Could someone right this out in latex since it is probably incomprehensible. I used (a ,k) to denote the binomial co-efficients and a,b are real numbers.

2. Apr 16, 2007

### MathematicalPhysicist

bassically you sum up the coefficients of (1+x)^a*(1+x)^b=(1+x)^(a+b).
where (a+b,n) is the coeffeicnt of x^n.
it also works for a,b which are not positive integers.
p.s
didnt know it has a name. (-:

Last edited: Apr 16, 2007
3. Apr 16, 2007

### SeReNiTy

I want to do it without using binomial theorem. So by induction, but my combinatorics is weak...

4. Apr 18, 2007

### SeReNiTy

So does anyone know of a proof using induction?

The identity is also known as vandermonde's convolution

$$\sum_{k=0}^{n}{a\choose k}{b \choose n-k}={a+b\choose n}$$

Where a,b are real numbers. I already know of the proof using binomial theorem and the combinatorics counting argument, now i'm looking for a way to do it by induction, anyone got any hints/tips?
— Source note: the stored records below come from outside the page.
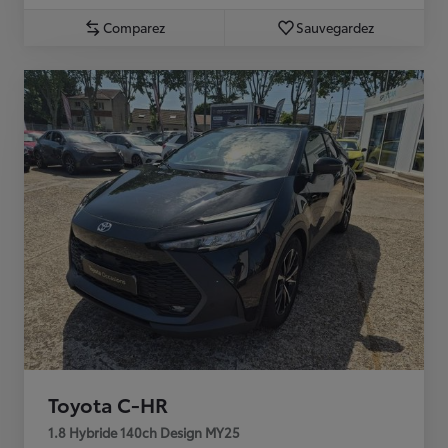
Comparez
Sauvegardez
Toyota C-HR
1.8 Hybride 140ch Design MY25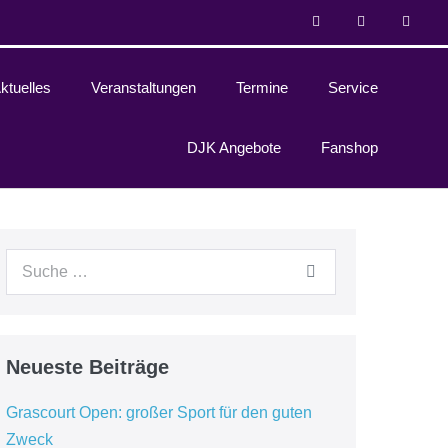
ktuelles
Veranstaltungen
Termine
Service
DJK Angebote
Fanshop
Neueste Beiträge
Grascourt Open: großer Sport für den guten
Zweck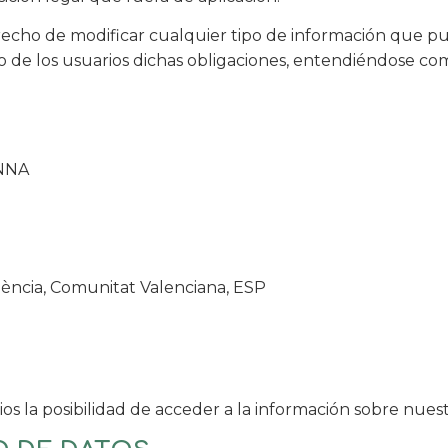
o de modificar cualquier tipo de información que pudie
 de los usuarios dichas obligaciones, entendiéndose como
ANNA
València, Comunitat Valenciana, ESP
ios la posibilidad de acceder a la información sobre nuestr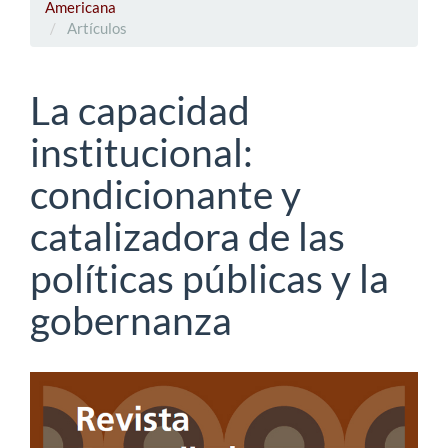
Americana
Artículos
La capacidad
institucional:
condicionante y
catalizadora de las
políticas públicas y la
gobernanza
Barra
lateral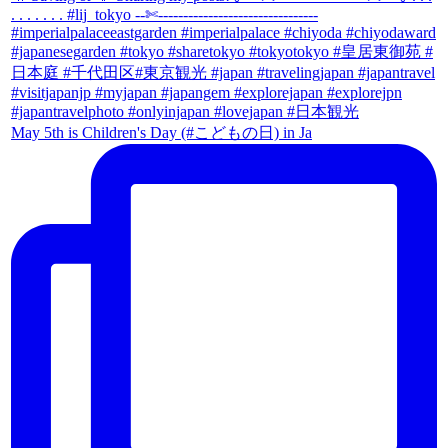
May 5th is Children's Day (#こどもの日) in Ja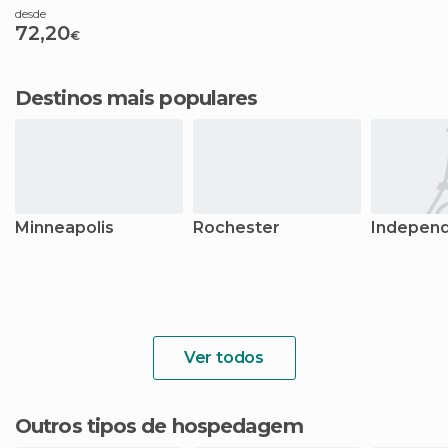
desde
72,20
€
Destinos mais populares
Minneapolis
Rochester
Indepen
Ver todos
Outros tipos de hospedagem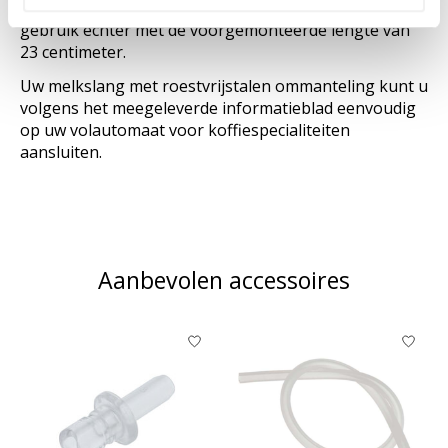
maat gesneden worden, aanbevolen wordt het
gebruik echter met de voorgemonteerde lengte van
23 centimeter.
Uw melkslang met roestvrijstalen ommanteling kunt u
volgens het meegeleverde informatieblad eenvoudig
op uw volautomaat voor koffiespecialiteiten
aansluiten.
Aanbevolen accessoires
Items van productcarrousel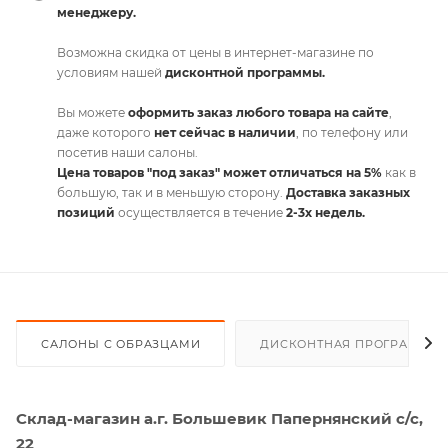
менеджеру.
Возможна скидка от цены в интернет-магазине по
условиям нашей
дисконтной программы.
Вы можете
оформить заказ любого товара на сайте
,
даже которого
нет сейчас в наличии
, по телефону или
посетив наши салоны.
Цена товаров "под заказ" может отличаться на 5%
как в
большую, так и в меньшую сторону.
Доставка заказных
позиций
осуществляется в течение
2-3х недель.
САЛОНЫ С ОБРАЗЦАМИ
ДИСКОНТНАЯ ПРОГРАММА
Склад-магазин а.г. Большевик Папернянский с/с,
22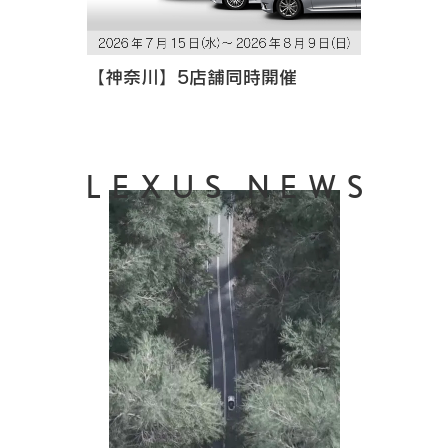
【神奈川】5店舗同時開催
LEXUS NEWS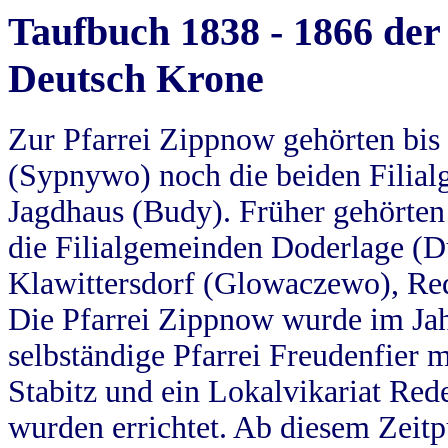
Taufbuch 1838 - 1866 der
Deutsch Krone
Zur Pfarrei Zippnow gehörten bi
(Sypnywo) noch die beiden Filial
Jagdhaus (Budy). Früher gehörten 
die Filialgemeinden Doderlage (D
Klawittersdorf (Glowaczewo), Red
Die Pfarrei Zippnow wurde im Jah
selbständige Pfarrei Freudenfier m
Stabitz und ein Lokalvikariat Red
wurden errichtet. Ab diesem Zeitp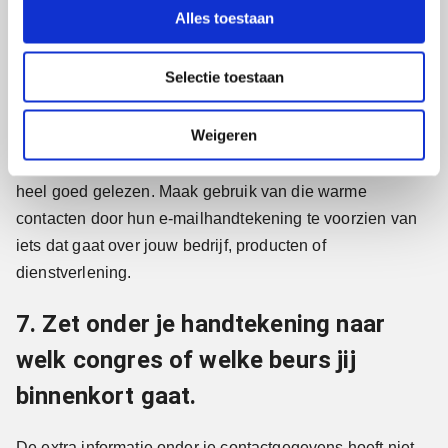
vaste e-mailhandtekening hebben.
l
Alles toestaan
e
c
Jouw medewerkers en collega’s hebben de hele dag
Selectie toestaan
t
door contact met klanten, potentiële klanten, leveranciers,
i
sollicitanten, potentiële medewerkers, vrienden, familie,
e
Weigeren
afnemers, andere relaties en vaak is dat een directe band
en dus een warme band. Deze e-mailberichten worden
heel goed gelezen. Maak gebruik van die warme
contacten door hun e-mailhandtekening te voorzien van
iets dat gaat over jouw bedrijf, producten of
dienstverlening.
7. Zet onder je handtekening naar
welk congres of welke beurs jij
binnenkort gaat.
De extra informatie onder je contactgegevens hoeft niet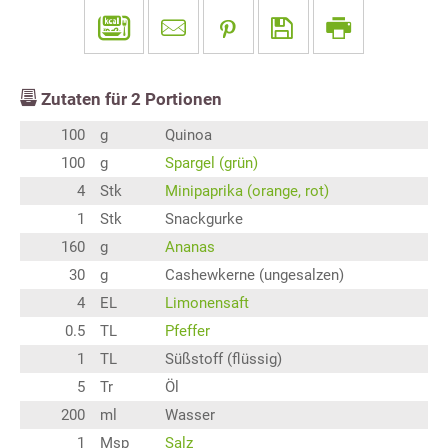
Zutaten für
2
Portionen
100
g
Quinoa
100
g
Spargel (grün)
4
Stk
Minipaprika (orange, rot)
1
Stk
Snackgurke
160
g
Ananas
30
g
Cashewkerne (ungesalzen)
4
EL
Limonensaft
0.5
TL
Pfeffer
1
TL
Süßstoff (flüssig)
5
Tr
Öl
200
ml
Wasser
1
Msp
Salz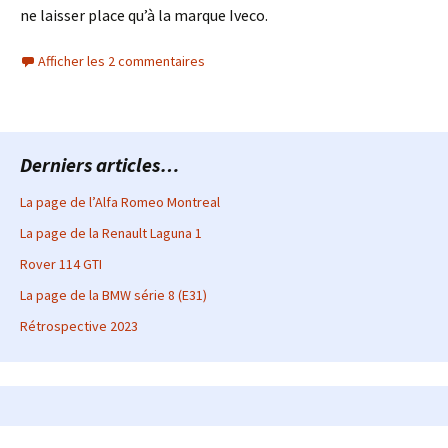
ne laisser place qu’à la marque Iveco.
Afficher les 2 commentaires
Derniers articles…
La page de l’Alfa Romeo Montreal
La page de la Renault Laguna 1
Rover 114 GTI
La page de la BMW série 8 (E31)
Rétrospective 2023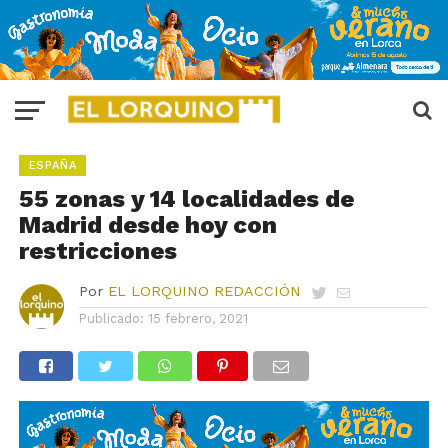
ESPAÑA
55 zonas y 14 localidades de
Madrid desde hoy con
restricciones
Por
EL LORQUINO REDACCIÓN
Publicado:
15 febrero, 2021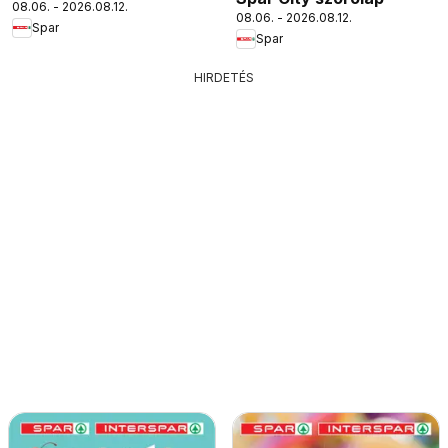
08.06. - 2026.08.12.
08.06. - 2026.08.12.
Spar
Spar
HIRDETÉS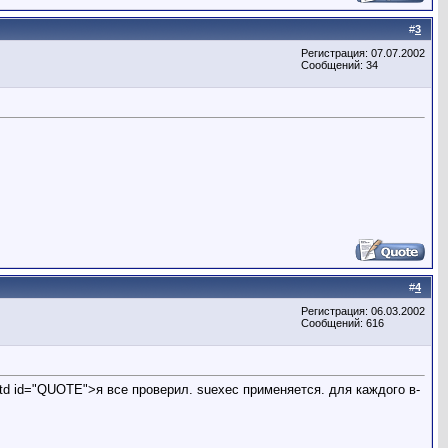
#
3
Регистрация: 07.07.2002
Сообщений: 34
#
4
Регистрация: 06.03.2002
Сообщений: 616
><td id="QUOTE">я все проверил. suexec применяется. для каждого в-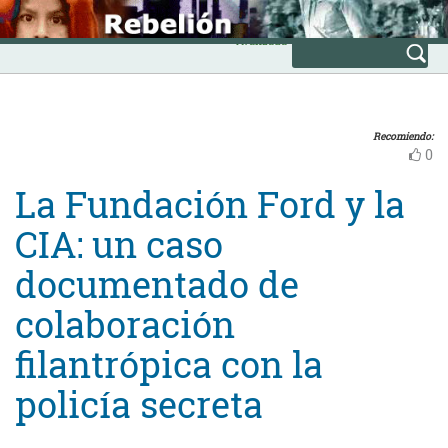
Skip
INICIO
to
Avanzada
content
Recomiendo:
0
La Fundación Ford y la
CIA: un caso
documentado de
colaboración
filantrópica con la
policía secreta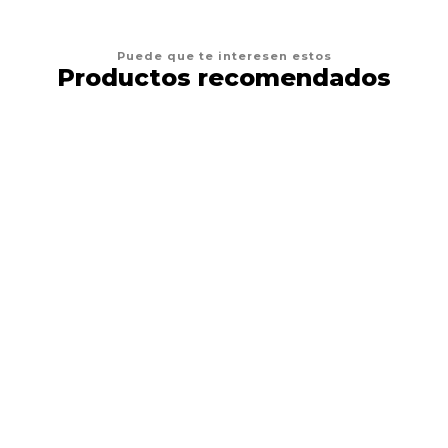
Puede que te interesen estos
Productos recomendados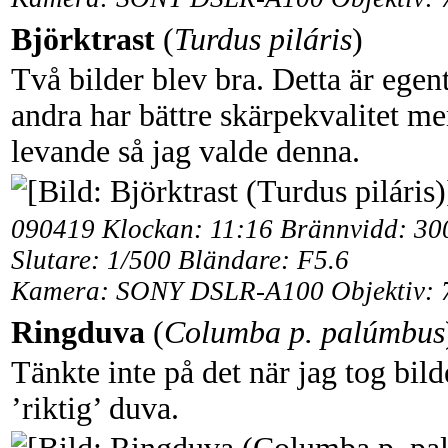
Björktrast
(
Turdus piláris
)
Två bilder blev bra. Detta är egen
andra har bättre skärpekvalitet me
levande så jag valde denna.
090419 Klockan: 11:16 Brännvidd: 3
Slutare: 1/500 Bländare: F5.6
Kamera: SONY DSLR-A100 Objektiv: 
Ringduva
(
Columba p. palúmbus
Tänkte inte på det när jag tog bild
’riktig’ duva.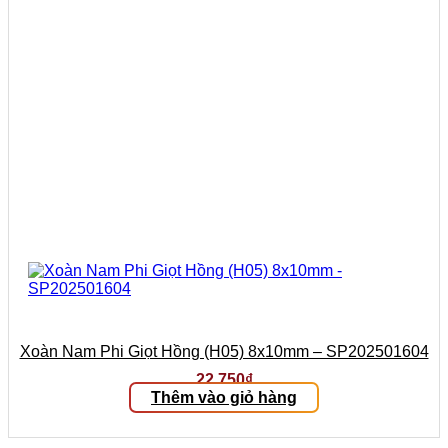
Xoàn Nam Phi Giọt Hồng (H05) 8x10mm – SP202501604
22.750
₫
Thêm vào giỏ hàng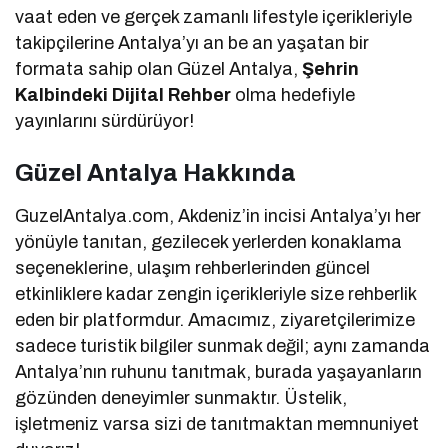
vaat eden ve gerçek zamanlı lifestyle içerikleriyle
takipçilerine Antalya’yı an be an yaşatan bir
formata sahip olan Güzel Antalya,
Şehrin
Kalbindeki Dijital Rehber
olma hedefiyle
yayınlarını sürdürüyor!
Güzel Antalya Hakkında
GuzelAntalya.com, Akdeniz’in incisi Antalya’yı her
yönüyle tanıtan, gezilecek yerlerden konaklama
seçeneklerine, ulaşım rehberlerinden güncel
etkinliklere kadar zengin içerikleriyle size rehberlik
eden bir platformdur. Amacımız, ziyaretçilerimize
sadece turistik bilgiler sunmak değil; aynı zamanda
Antalya’nın ruhunu tanıtmak, burada yaşayanların
gözünden deneyimler sunmaktır. Üstelik,
işletmeniz varsa sizi de tanıtmaktan memnuniyet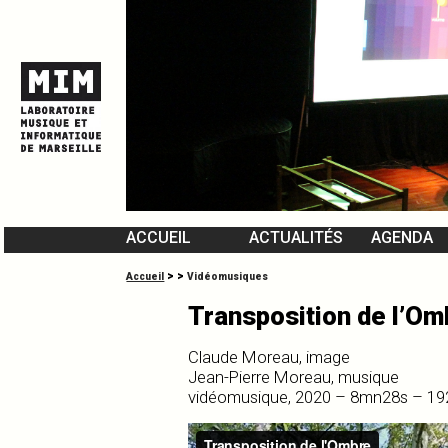
ACCUEIL
ACTUALITÉS
AGENDA
L’ÉQUIPE DU MIM
>
>
Accueil
Vidéomusiques
VIDÉOMUSIQUES
Transposition de l’Om
Claude Moreau, image
Jean-Pierre Moreau, musique
vidéomusique, 2020 – 8mn28s – 192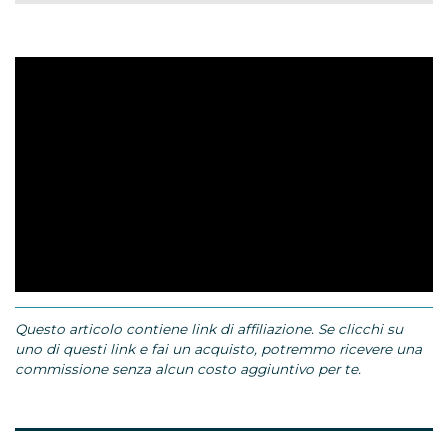
Questo articolo contiene link di affiliazione. Se clicchi su
uno di questi link e fai un acquisto, potremmo ricevere una
commissione senza alcun costo aggiuntivo per te.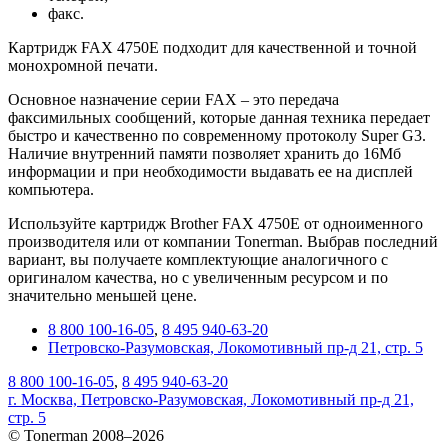
факс.
Картридж FAX 4750E подходит для качественной и точной
монохромной печати.
Основное назначение серии FAX – это передача
факсимильных сообщений, которые данная техника передает
быстро и качественно по современному протоколу Super G3.
Наличие внутренний памяти позволяет хранить до 16Мб
информации и при необходимости выдавать ее на дисплей
компьютера.
Используйте картридж Brother FAX 4750E от одноименного
производителя или от компании Tonerman. Выбрав последний
вариант, вы получаете комплектующие аналогичного с
оригиналом качества, но с увеличенным ресурсом и по
значительно меньшей цене.
8 800 100-16-05
,
8 495 940-63-20
Петровско-Разумовская, Локомотивный пр-д 21, стр. 5
8 800 100-16-05
,
8 495 940-63-20
г. Москва, Петровско-Разумовская, Локомотивный пр-д 21,
стр. 5
© Tonerman 2008–2026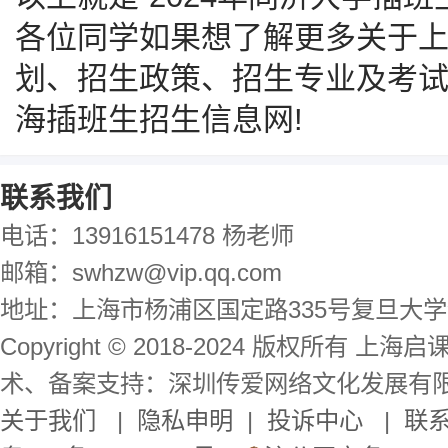
各位同学如果想了解更多关于
划、招生政策、招生专业及考
海插班生招生信息网!
联系我们
电话：13916151478 杨老师
邮箱：swhzw@vip.qq.com
地址：上海市杨浦区国定路335号复旦大学
Copyright © 2018-2024 版权所有 
术、备案支持：深圳传爱网络文化发展有
关于我们
|
隐私申明
|
投诉中心
|
联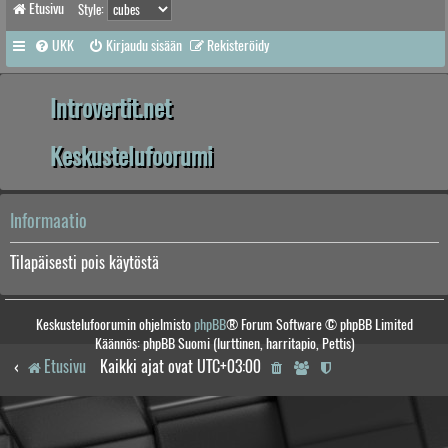
Etusivu
Style:
UKK
Kirjaudu sisään
Rekisteröidy
Introvertit.net
Keskustelufoorumi
Informaatio
Tilapäisesti pois käytöstä
Keskustelufoorumin ohjelmisto
phpBB
® Forum Software © phpBB Limited
Käännös: phpBB Suomi (lurttinen, harritapio, Pettis)
Etusivu
Kaikki ajat ovat
UTC+03:00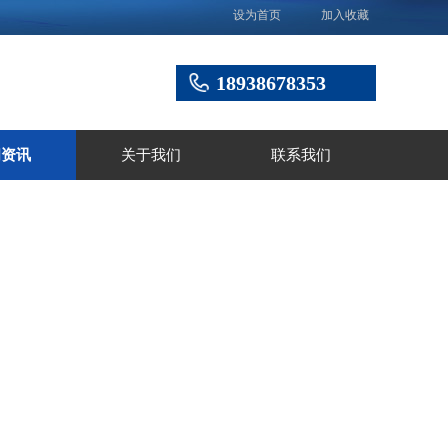
设为首页
加入收藏
18938678353
闻资讯
关于我们
联系我们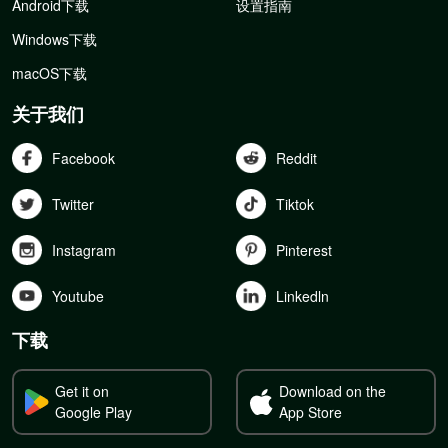
Android下载
设置指南
Windows下载
macOS下载
关于我们
Facebook
Reddit
Twitter
Tiktok
Instagram
Pinterest
Youtube
Linkedln
下载
Get it on
Download on the
Google Play
App Store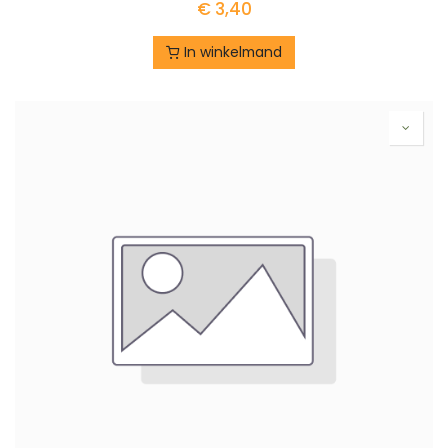
€
3,40
In winkelmand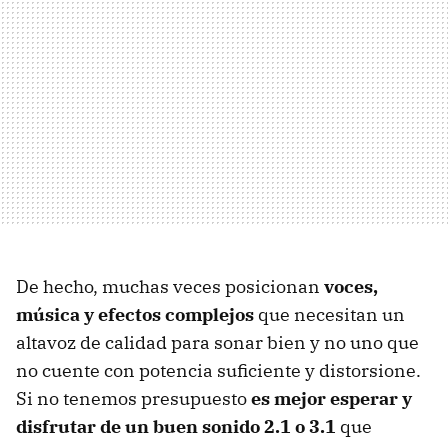
De hecho, muchas veces posicionan
voces,
música y efectos complejos
que necesitan un
altavoz de calidad para sonar bien y no uno que
no cuente con potencia suficiente y distorsione.
Si no tenemos presupuesto
es mejor esperar y
disfrutar de un
buen sonido 2.1 o 3.1
que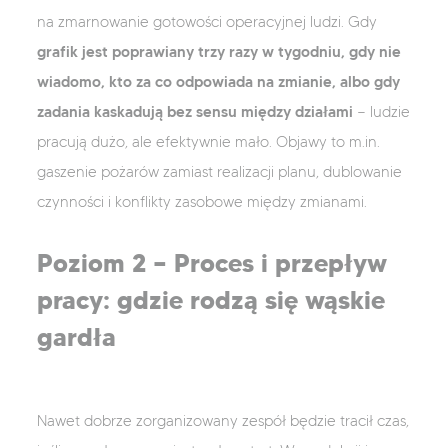
na zmarnowanie gotowości operacyjnej ludzi. Gdy
grafik jest poprawiany trzy razy w tygodniu, gdy nie
wiadomo, kto za co odpowiada na zmianie, albo gdy
zadania kaskadują bez sensu między działami
— ludzie
pracują dużo, ale efektywnie mało. Objawy to m.in.
gaszenie pożarów zamiast realizacji planu, dublowanie
czynności i konflikty zasobowe między zmianami.
Poziom 2 — Proces i przepływ
pracy: gdzie rodzą się wąskie
gardła
Nawet dobrze zorganizowany zespół będzie tracił czas,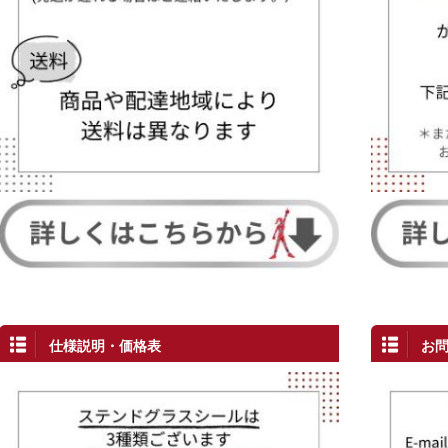
仕様説明・価格表
お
First off a few definitions for those that don't know, the binomial co-efficient can be defined for non intergers as follows:

$${a\choose 0} = 1$$

$${a\choose n} = \frac{1}{n!} \prod_{i=1}^{n}{a-i+1}$$

So far I got the following, the base case n=0 is trivial, now the inductive hypothesis is the above identity and I attempt to show the following is true assuming the inductive hypothesis:

$$\sum_{k=0}^{n+1}{a\choose k}{b \choose n+1-k}={a+b\choose n+1}$$

Starting with RHS:

$${a+b\choose n+1} = \frac{1}{(n+1)!} \prod_{i=1}^{n+1}{a+b-i+1}$$

$$= \frac{a+b-n}{n+1} {a+b\choose n}$$

Now you can apply the inductive hypothesis, but after that i'm lost. Tried many, many different algebraic tricks and ended up with nothing useful, just alot of different equivalent forms of the convolution!

Last edited: Apr 18, 2007